| Exercise aim |
Your answer should hold only the lines from the start of the data below through the line with "left front paw: (319, 337)", copied exactly, with pictures left out.

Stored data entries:
- - - -

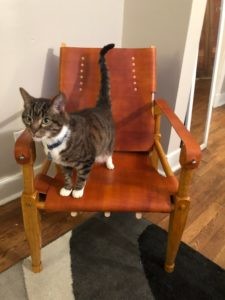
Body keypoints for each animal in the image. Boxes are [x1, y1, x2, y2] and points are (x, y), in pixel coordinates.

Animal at [18, 44, 116, 199]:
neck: (53, 143)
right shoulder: (64, 164)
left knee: (109, 150)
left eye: (46, 120)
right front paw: (67, 188)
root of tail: (101, 106)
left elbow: (82, 176)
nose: (33, 130)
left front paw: (77, 191)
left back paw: (109, 163)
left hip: (109, 138)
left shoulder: (88, 158)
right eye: (28, 118)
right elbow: (67, 175)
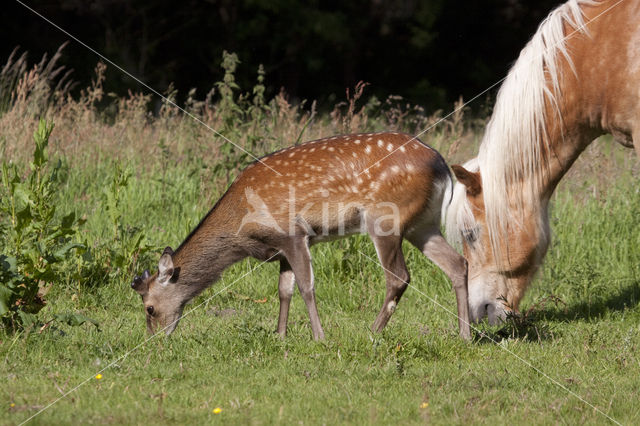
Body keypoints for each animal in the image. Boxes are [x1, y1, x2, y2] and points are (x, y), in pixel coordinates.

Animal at [131, 132, 470, 340]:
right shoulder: (281, 248)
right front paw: (279, 335)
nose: (153, 340)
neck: (242, 225)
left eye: (149, 308)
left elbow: (307, 286)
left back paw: (372, 332)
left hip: (385, 218)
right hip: (422, 224)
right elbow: (284, 290)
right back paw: (464, 334)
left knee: (399, 276)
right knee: (458, 263)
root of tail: (442, 165)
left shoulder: (293, 233)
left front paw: (319, 337)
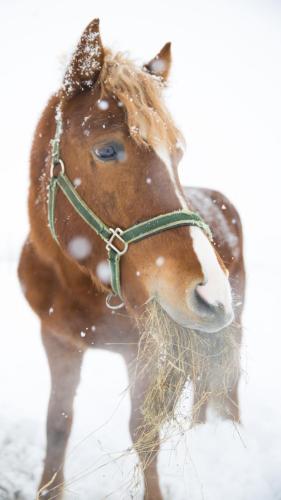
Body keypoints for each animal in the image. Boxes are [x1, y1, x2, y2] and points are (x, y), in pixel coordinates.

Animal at [18, 18, 245, 500]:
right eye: (106, 150)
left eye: (177, 154)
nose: (211, 293)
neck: (80, 282)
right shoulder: (58, 340)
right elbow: (57, 424)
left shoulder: (147, 353)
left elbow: (145, 433)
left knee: (226, 388)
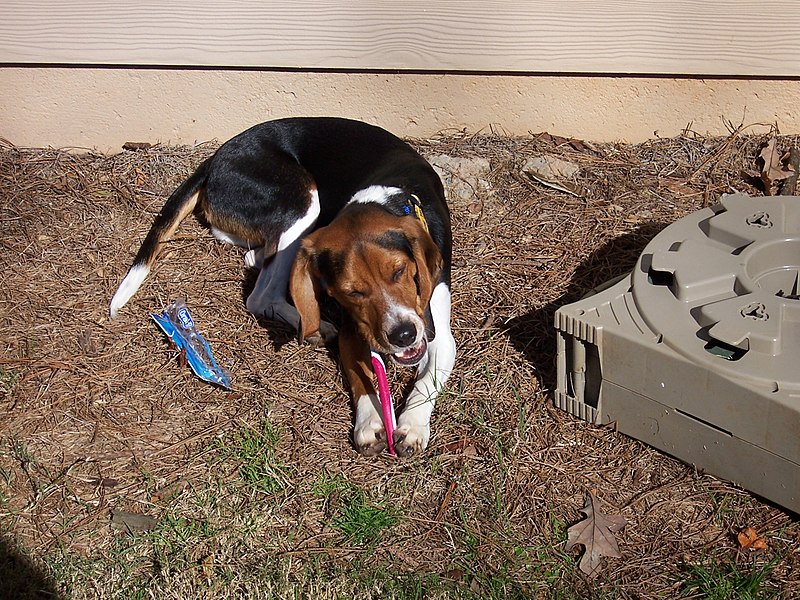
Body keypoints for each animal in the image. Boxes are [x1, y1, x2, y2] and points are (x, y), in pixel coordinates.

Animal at [109, 116, 454, 454]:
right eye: (352, 291)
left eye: (400, 271)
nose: (403, 335)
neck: (387, 199)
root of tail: (214, 159)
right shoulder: (353, 332)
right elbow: (362, 379)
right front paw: (370, 423)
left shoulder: (438, 335)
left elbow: (426, 380)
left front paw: (412, 426)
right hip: (301, 204)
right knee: (261, 296)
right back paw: (314, 325)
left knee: (250, 254)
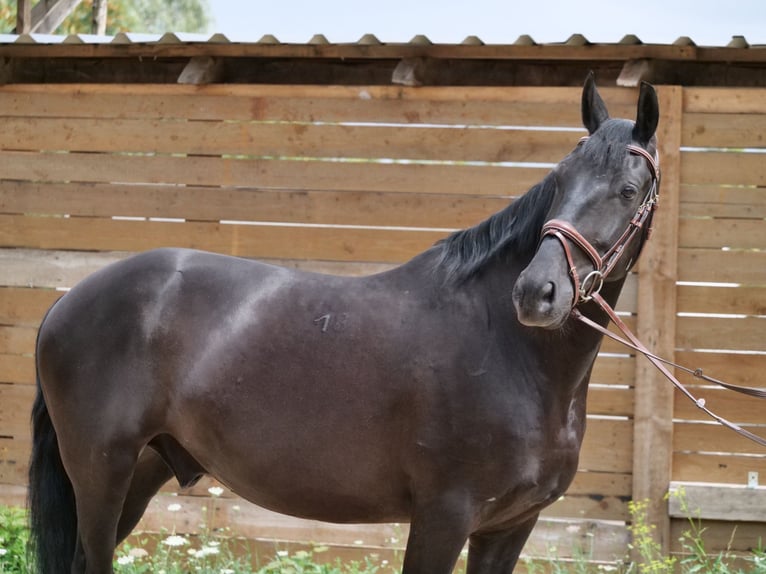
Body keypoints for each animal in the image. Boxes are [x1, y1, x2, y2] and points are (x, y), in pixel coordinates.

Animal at [28, 75, 660, 574]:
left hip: (139, 471)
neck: (514, 356)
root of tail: (65, 302)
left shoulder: (508, 527)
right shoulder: (443, 516)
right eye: (560, 178)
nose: (536, 293)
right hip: (100, 473)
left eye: (629, 191)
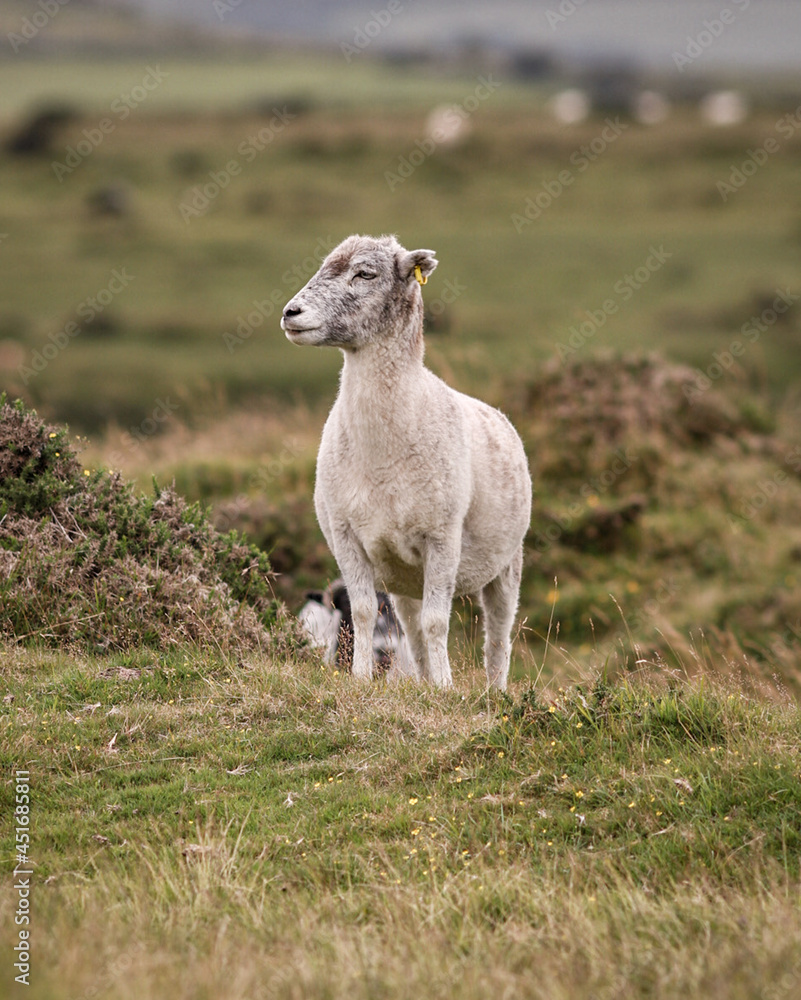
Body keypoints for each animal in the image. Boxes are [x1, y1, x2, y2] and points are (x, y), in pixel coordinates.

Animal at [281, 234, 532, 689]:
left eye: (365, 273)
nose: (291, 313)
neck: (382, 458)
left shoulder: (442, 539)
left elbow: (438, 622)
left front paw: (447, 687)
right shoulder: (347, 536)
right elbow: (364, 613)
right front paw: (361, 679)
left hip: (507, 564)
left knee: (497, 637)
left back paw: (495, 691)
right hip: (403, 578)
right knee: (412, 634)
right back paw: (422, 682)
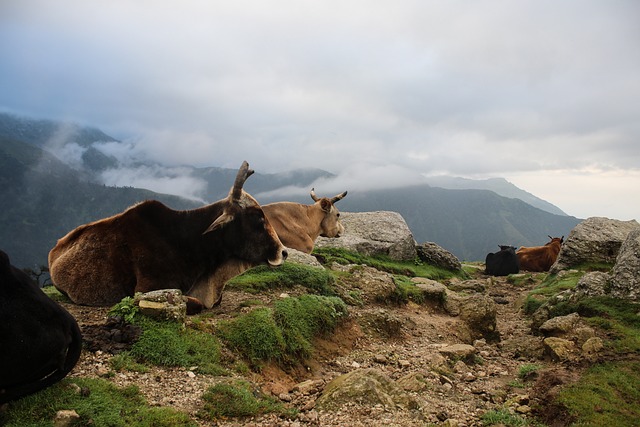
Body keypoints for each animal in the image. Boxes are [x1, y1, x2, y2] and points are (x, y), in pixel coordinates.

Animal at [50, 160, 288, 310]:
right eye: (257, 217)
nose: (284, 252)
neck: (187, 242)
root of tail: (56, 249)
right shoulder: (145, 290)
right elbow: (196, 304)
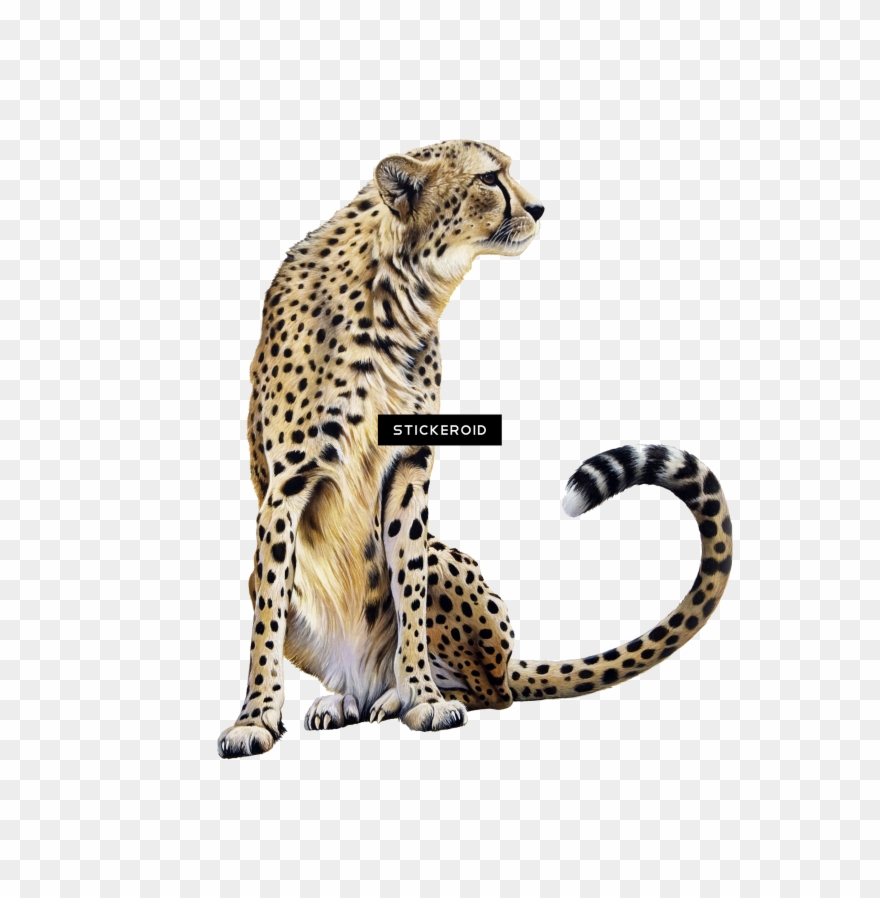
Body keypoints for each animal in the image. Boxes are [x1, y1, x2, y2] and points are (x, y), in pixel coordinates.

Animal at [217, 139, 734, 758]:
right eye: (490, 178)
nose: (539, 208)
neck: (396, 295)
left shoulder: (411, 468)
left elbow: (408, 588)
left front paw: (423, 698)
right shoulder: (285, 488)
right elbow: (267, 617)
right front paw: (255, 717)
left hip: (455, 579)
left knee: (494, 688)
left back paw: (398, 697)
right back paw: (347, 700)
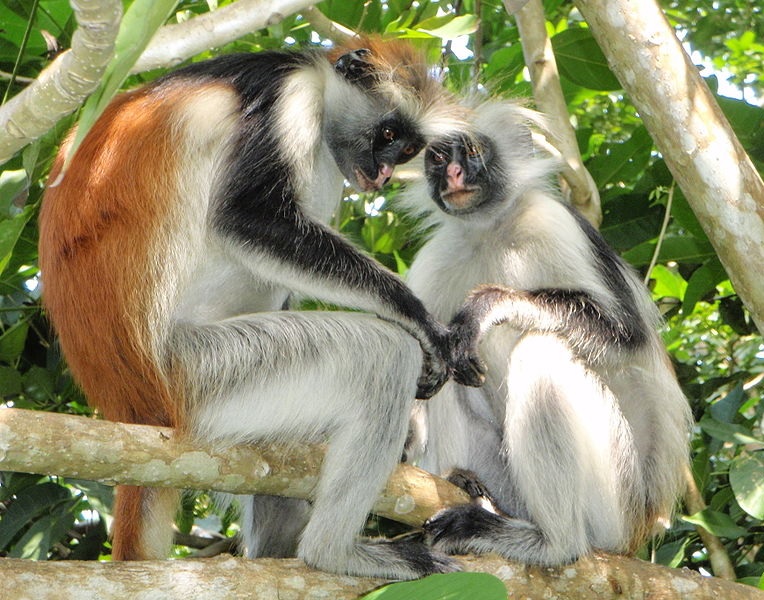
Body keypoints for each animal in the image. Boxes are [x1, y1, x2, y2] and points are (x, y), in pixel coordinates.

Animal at [38, 39, 466, 580]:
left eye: (407, 150)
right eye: (387, 135)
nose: (385, 173)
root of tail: (130, 405)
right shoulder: (289, 94)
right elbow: (247, 215)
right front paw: (418, 319)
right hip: (204, 370)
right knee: (382, 356)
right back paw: (332, 553)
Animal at [402, 101, 696, 564]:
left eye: (472, 151)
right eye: (437, 158)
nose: (453, 175)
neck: (491, 229)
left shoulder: (553, 221)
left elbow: (626, 337)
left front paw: (489, 305)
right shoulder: (436, 258)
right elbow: (429, 363)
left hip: (614, 498)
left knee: (540, 350)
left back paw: (553, 542)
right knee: (451, 369)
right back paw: (467, 484)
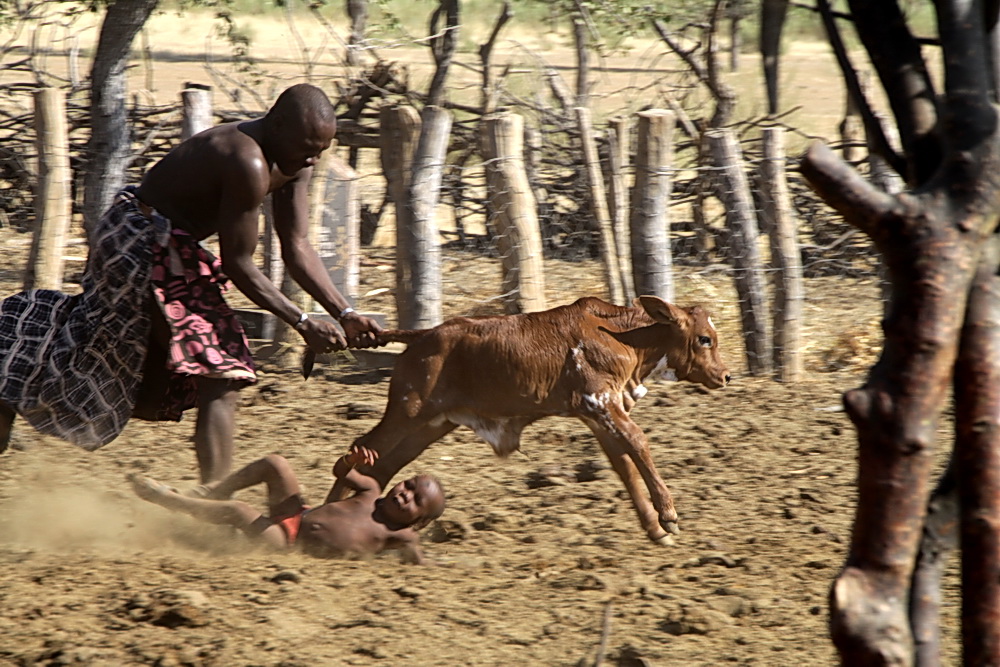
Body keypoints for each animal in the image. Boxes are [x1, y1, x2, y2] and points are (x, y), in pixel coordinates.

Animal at [332, 296, 732, 544]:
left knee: (381, 468)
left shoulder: (599, 416)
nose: (726, 376)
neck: (623, 338)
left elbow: (624, 467)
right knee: (357, 451)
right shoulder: (601, 404)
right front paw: (668, 514)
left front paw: (655, 528)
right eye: (705, 339)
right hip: (406, 412)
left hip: (430, 424)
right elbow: (638, 443)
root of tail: (424, 335)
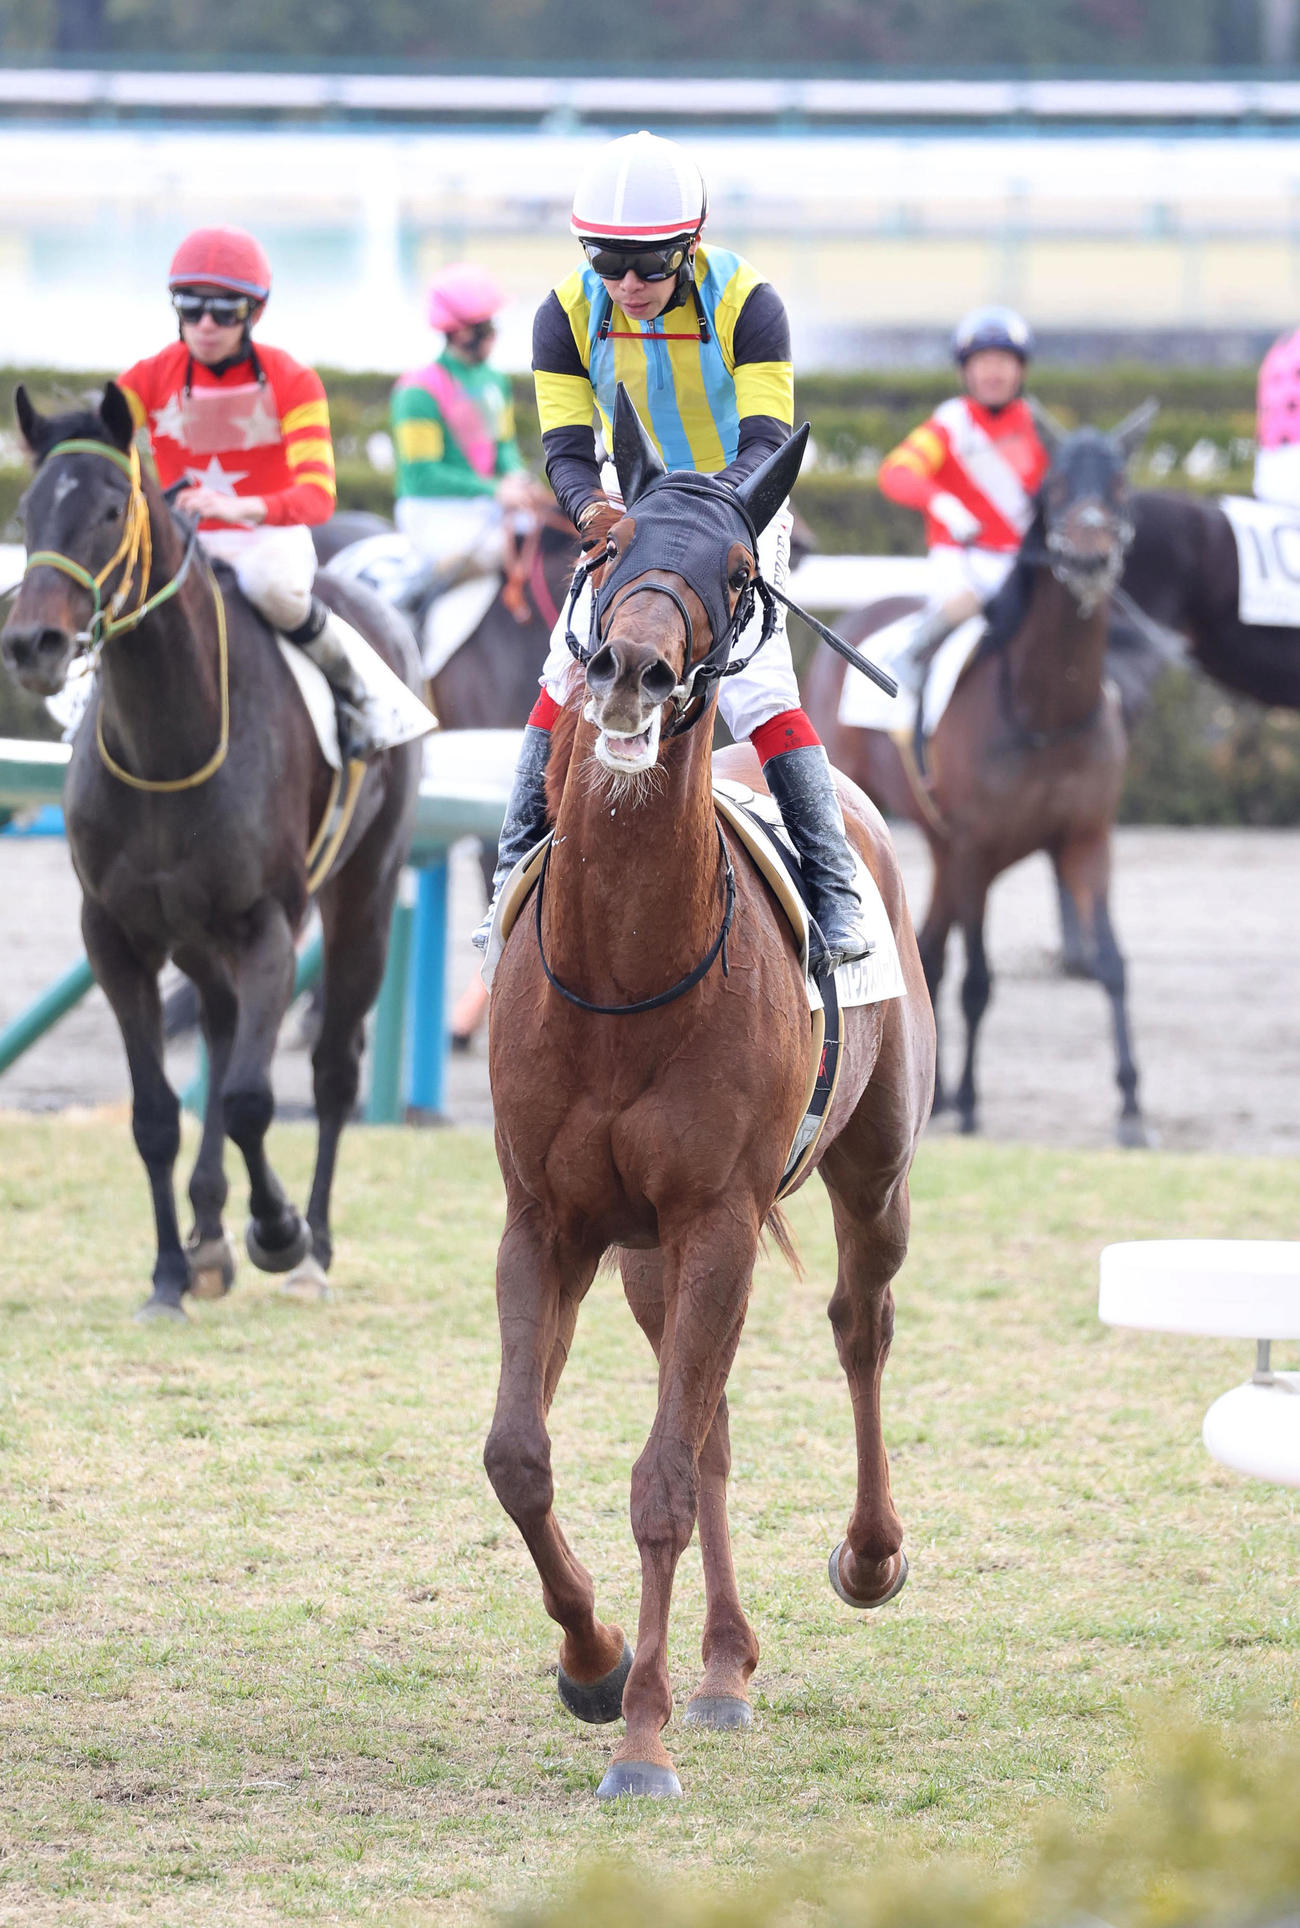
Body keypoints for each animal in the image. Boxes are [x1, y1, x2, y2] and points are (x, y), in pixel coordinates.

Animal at [1, 384, 424, 1318]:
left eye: (111, 509)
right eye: (25, 510)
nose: (31, 644)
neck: (170, 743)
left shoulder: (267, 925)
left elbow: (252, 1100)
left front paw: (279, 1230)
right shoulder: (115, 936)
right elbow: (157, 1113)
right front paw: (169, 1271)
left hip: (365, 894)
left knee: (332, 1068)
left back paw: (311, 1249)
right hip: (197, 937)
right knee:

- - - -

| Expected answer |
Body keypoints for each animal in the image. Boxes are [x1, y1, x2, y2] and points are (x, y), in pixel coordinates.

Animal at [18, 44, 116, 199]:
neck: (53, 143)
right shoulder: (64, 164)
left knee: (109, 150)
left eye: (46, 120)
right front paw: (67, 188)
root of tail: (101, 106)
left elbow: (82, 176)
nose: (33, 130)
left front paw: (77, 191)
left back paw: (109, 163)
left hip: (109, 138)
left shoulder: (88, 158)
right eye: (28, 118)
right elbow: (67, 175)
Body keypoints for each animal in the image. Boxes are [x1, y1, x2, y2] and points are (x, y), in pixel coordinates.

Animal at [131, 132, 470, 340]:
right shoulder: (281, 248)
right front paw: (279, 335)
nose: (153, 340)
neck: (242, 225)
left eye: (149, 308)
left elbow: (307, 286)
left back paw: (372, 332)
left hip: (385, 218)
right hip: (422, 224)
right elbow: (284, 290)
right back paw: (464, 334)
left knee: (399, 276)
right knee: (458, 263)
root of tail: (442, 165)
left shoulder: (293, 233)
left front paw: (319, 337)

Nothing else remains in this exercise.